╭─ Records for processing

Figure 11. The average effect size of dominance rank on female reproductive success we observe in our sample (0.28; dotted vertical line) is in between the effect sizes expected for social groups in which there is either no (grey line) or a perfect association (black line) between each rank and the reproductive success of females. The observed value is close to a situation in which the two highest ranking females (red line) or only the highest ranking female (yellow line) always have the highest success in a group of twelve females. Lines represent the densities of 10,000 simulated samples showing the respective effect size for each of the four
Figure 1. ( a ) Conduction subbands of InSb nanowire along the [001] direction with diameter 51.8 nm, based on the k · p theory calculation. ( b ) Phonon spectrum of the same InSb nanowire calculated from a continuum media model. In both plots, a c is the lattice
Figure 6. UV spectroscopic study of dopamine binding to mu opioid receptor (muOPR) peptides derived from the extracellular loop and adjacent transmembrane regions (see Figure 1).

╰─
╭─ Records for processing

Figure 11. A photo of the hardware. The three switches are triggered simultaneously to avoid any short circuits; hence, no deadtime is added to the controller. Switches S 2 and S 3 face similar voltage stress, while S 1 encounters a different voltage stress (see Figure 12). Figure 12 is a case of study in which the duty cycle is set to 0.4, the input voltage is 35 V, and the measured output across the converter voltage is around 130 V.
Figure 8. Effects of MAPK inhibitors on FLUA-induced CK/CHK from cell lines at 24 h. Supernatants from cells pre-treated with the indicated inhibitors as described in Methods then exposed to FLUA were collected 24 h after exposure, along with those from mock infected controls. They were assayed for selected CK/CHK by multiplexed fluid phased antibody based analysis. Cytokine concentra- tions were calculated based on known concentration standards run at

╰─
╭─ Records for processing

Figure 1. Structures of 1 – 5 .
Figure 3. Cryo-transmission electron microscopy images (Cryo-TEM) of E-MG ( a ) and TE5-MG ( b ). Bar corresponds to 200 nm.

╰─

Copy out each line of the listing that holds the string "calculated".

_Answer below_:
Figure 1. ( a ) Conduction subbands of InSb nanowire along the [001] direction with diameter 51.8 nm, based on the k · p theory calculation. ( b ) Phonon spectrum of the same InSb nanowire calculated from a continuum media model. In both plots, a c is the lattice
Figure 8. Effects of MAPK inhibitors on FLUA-induced CK/CHK from cell lines at 24 h. Supernatants from cells pre-treated with the indicated inhibitors as described in Methods then exposed to FLUA were collected 24 h after exposure, along with those from mock infected controls. They were assayed for selected CK/CHK by multiplexed fluid phased antibody based analysis. Cytokine concentra- tions were calculated based on known concentration standards run at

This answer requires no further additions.